Judaix n’avait émis aucune objection au fait qu’ils emportent avec eux l’éprouvette et le cadavre de l’homme-bouteille.
Et l’agitation était intense entre les flancs de Bébé Délicat.
Rony prélevait des fragments. Analysait. Disséquait les cellules au cyberscope.
L’être était mort, mais les cellules étaient bien vivantes.
Avaient probablement récupéré leur niveau d’origine : une culture histiotypique de cellules cancéreuses, ou plutôt un explant tumoral qui retrouvait peu à peu sa morphologie initiale. Rony hésitait encore entre une tumeur d’origine digestive et une métastase hépatique.
La nature et la quantité des ARN messagers laissaient Rony perplexe. À une séquence primaire donnée correspondait un très grand nombre de conformations de structure des protéines natives. Et aucune trace d’hormone mutagène pour expliquer ces anomalies.
Sur l’écran du cyberscope, les édifices macromoléculaires subissaient d’étranges métamorphoses. Une série de liaisons hydrogènes interamides et de ponts disulfures craquaient spontanément. Comme si l’ensemble passait d’un niveau d’énergie à un autre.
— Il y a quelque chose de gravé sur le culot de la fiole.
Rony réalisa péniblement que quelqu’un était en train de lui parler. Ses yeux étaient soudés à l’écran. Le mystère faisait colle. Il réussit enfin à déplacer légèrement sa tête vers la droite.
Jack l’observait, chaussé de lunettes grossissantes. Il ne devait pas voir le visage de son interlocuteur. Mais une série de cratères, de crevasses : un paysage lunaire. Ne pouvait remarquer son air ahuri.
— Il y a une inscription sur l’éprouvette, répéta Jack en tendant les lunettes grossissantes à Rony. Quelque chose ne va pas ? ajouta-t-il en voyant son visage défait.
— Ce tas de barbaque est inconcevable.
— Regarde plutôt ça.
Rony chaussa les lunettes et observa la zone de l’éprouvette que lui indiquait Jack.
CPG Drosophile, lut-il en s’épongeant le front.
— Tu as une idée de ce que cela signifie ?
Rony avait quitté les lunettes et s’était affalé dans la coque la plus proche.
— Plus qu’une idée. Une certitude. L’intitulé complet est : Centre de programmation génétique Drosophile.
Le visage de Jack s’éclaira.
— Une bouteille à la mer, donc un message. Un message biologique. Ou bien génétique ? Tu es fixé sur la nature de l’homme-bouteille ?
Rony ferma les yeux, se frotta les paupières. Toute la lassitude du monde paraissait soudain s’abattre sur lui.
— Un cancer trafiqué qui se nourrissait d’eau salée. C’est tout ce que je suis en mesure de dire pour l’instant.
Jack affichait maintenant un sourire rayonnant.

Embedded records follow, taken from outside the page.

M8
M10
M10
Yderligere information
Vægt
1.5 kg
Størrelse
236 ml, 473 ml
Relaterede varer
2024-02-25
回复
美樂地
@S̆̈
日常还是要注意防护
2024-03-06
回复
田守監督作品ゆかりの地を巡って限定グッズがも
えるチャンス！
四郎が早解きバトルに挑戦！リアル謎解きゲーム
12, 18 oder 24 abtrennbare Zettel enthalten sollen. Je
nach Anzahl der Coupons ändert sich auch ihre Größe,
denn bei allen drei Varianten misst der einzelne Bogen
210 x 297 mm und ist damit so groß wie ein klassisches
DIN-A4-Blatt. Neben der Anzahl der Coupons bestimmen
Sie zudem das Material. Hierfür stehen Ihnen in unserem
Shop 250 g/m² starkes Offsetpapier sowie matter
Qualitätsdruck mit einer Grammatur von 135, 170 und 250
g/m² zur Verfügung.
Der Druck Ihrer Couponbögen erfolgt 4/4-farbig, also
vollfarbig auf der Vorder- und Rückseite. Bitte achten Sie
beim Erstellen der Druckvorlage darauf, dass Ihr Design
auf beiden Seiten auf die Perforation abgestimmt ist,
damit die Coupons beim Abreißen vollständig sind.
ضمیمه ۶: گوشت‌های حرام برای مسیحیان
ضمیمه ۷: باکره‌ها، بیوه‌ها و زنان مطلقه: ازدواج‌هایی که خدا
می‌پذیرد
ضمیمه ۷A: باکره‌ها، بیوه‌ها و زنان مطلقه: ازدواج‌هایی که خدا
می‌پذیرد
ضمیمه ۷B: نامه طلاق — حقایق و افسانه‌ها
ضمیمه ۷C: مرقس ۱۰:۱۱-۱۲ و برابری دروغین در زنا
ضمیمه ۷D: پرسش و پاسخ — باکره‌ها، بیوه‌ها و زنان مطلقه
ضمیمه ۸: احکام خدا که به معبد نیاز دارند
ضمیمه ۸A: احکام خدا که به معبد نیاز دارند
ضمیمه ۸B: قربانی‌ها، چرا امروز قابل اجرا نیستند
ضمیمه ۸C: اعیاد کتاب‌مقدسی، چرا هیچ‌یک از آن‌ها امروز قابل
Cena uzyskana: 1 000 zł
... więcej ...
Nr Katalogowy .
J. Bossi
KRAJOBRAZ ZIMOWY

— Ce tas de viande peut donc effectivement provenir d’un centre de programmation génétique. C’est tout à fait le genre d’expérience qui pourrait y être pratiquée ?
Rony acquiesça.
— Et où se trouve le centre en question ?
— Sur la troisième île du complexe de recherche d’Istapovano, à une centaine de kilomètres de la côte, légèrement à l’ouest de notre position actuelle.
— Eh bien, la prochaine étape de mon voyage vers le nord a maintenant un nom : CPG Drosophile.
Rony était horriblement tassé dans son siège, comme si la gravité ambiante avait soudain encaissé quelques g supplémentaires.
— Cette conclusion a l’air de te poser problème, ironisa Jack en perdant un peu de sa bonne humeur.
— Le Centre a été à moitié démoli pendant la guerre, Jack. Et il est totalement abandonné depuis quatre ans. Alors c’est à mon tour de te poser une question. Qui est en mesure, là-bas, de te faire parvenir de tels messages ?
*
Pour la première fois depuis leur arrivée, l’équipe au grand complet passa une soirée hautement éthylique entre les flancs de Bébé Délicat. Rony et Jack, à la recherche d’une hypothétique réponse sur la nature du démiurge d’Istapovano ; Tracey et Bornishe, peu enclins aux errances métaphysiques, tout simplement par plaisir.
Le biberonnage ininterrompu permit à Jack de convaincre Rony de la nécessité d’aller visiter l’île. Son propre équilibre psychologique et – qui sait ? – la science en général réclamaient, selon lui, cette excursion. Puis le biberonnage, beaucoup plus discret mais toujours présent, du petit matin vit Tracey et Bornishe accepter cette idée sans rechigner.